As you say, let the plague do it’s thing, in the transition the OT takes his pack off onto the edge and they’re ignored until the shamblings drop with the MT taking the ragings. Ideally the horrors are down by the time the 3rd raging spawns, OT grabs this and kites onto the main section (watch where it’s pointing) and the MT takes LK to the Stupid Paladin who’s forgotten he can bubble.
All damage is on either LK or the ragings in these two phases, we completely ignore the horrors and ghouls, if they need killing (except the few ghouls on the MT at the transition) then something has gone wrong and we’re into wipe country anyway.
Uhh … am I tanking? On the DK, sure, I can take whatever .. heck, I solo tanked through Soul Reaper. But the warrior … I dunno. Guess we’ll have to see.

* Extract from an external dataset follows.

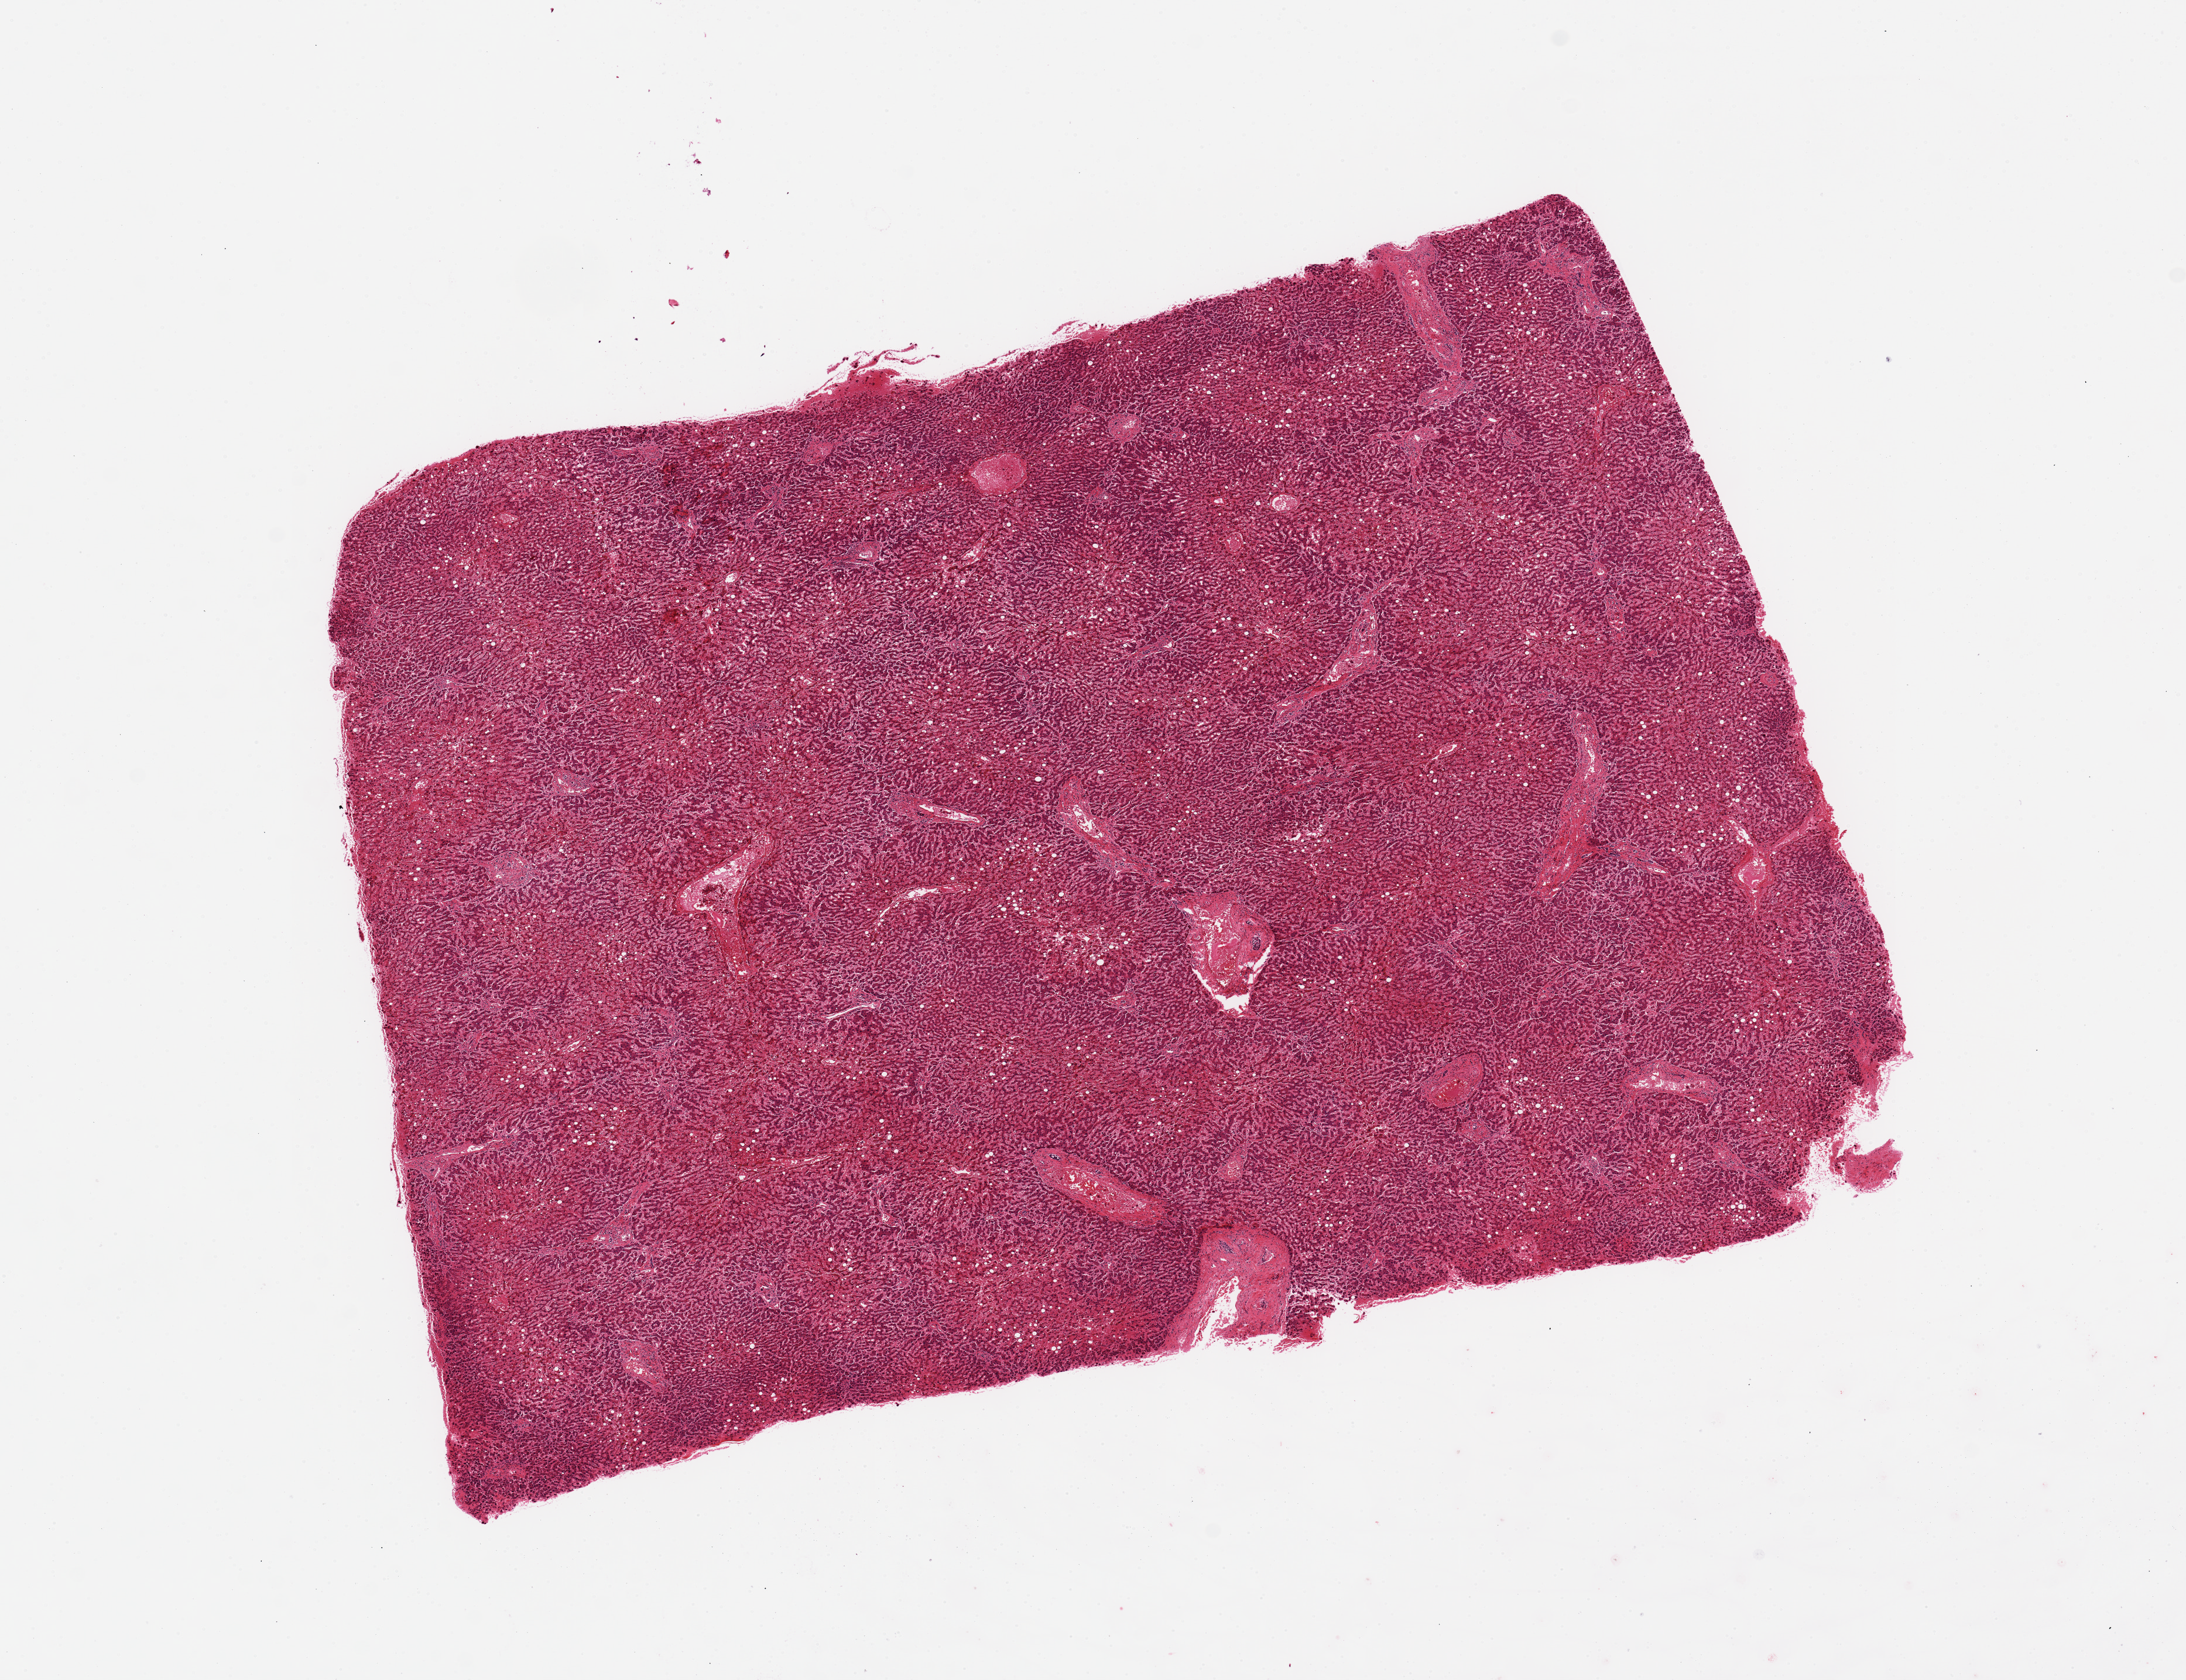
Digitized hematoxylin and eosin (H&E)-stained section, a low-resolution overview of the entire scanned area, about 14.8 x 11.3 mm (slide scanned at 20x), PAXgene-fixed paraffin-embedded (PFPE) section, target tissue: liver, donor tissue sample. Male donor.
- review note (as recorded): Mild congestion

Maybe it’s not so bad, LK doesn’t seem to hit all that hard in phase one, but … I’m squishier than the DK at the moment.
If we can ever get back in there on one of our lockouts 😛
It actually makes the most sense for your warrior to tank the adds in phase one so you get infinite taunts but Vigilance-ing my bear.
Even before the new talent trees and 30% buff (We first downed LK on 15% buff) we did it this way. We just let the disease bounce as much as possible and had a few comical moments where the cleanser was a bit too trigger happy and bounced it throughout the raid a few times until someone finally got to run it out 🙂
The extra damage from LK was a non-issue, and we never at any point had any DPS on any adds, so we had a fast phase 1. The disease we continued to manage throughout the phase transition, with the OT positioned so as to make sure the disease could only bounce among the adds and the OT. I think I had two small ghouls left on one attempt, which I managed to accidentally toss over the edge by only just managing the phase transition in time – sweet!
We’re at the point now where we’ve got him on farm on alts to get alts and friends Kingslayer, with a kill every week, and we’re still doing it this way. The only real difference now is that the tanks care even less about the damage they’re taking.
(We position in a triangle – DPS only just in the circle, to make their phase transition easier, LK about 10 feet away, OT making the third apex of the triangle sort of halfway between.)
We also just eat the enrage on the Shambling Horros – and had to even back on our serious attempts due to no-one who could tranq. Getting the mechanics down seems to be much more important than minimsing tank damage taken for sure.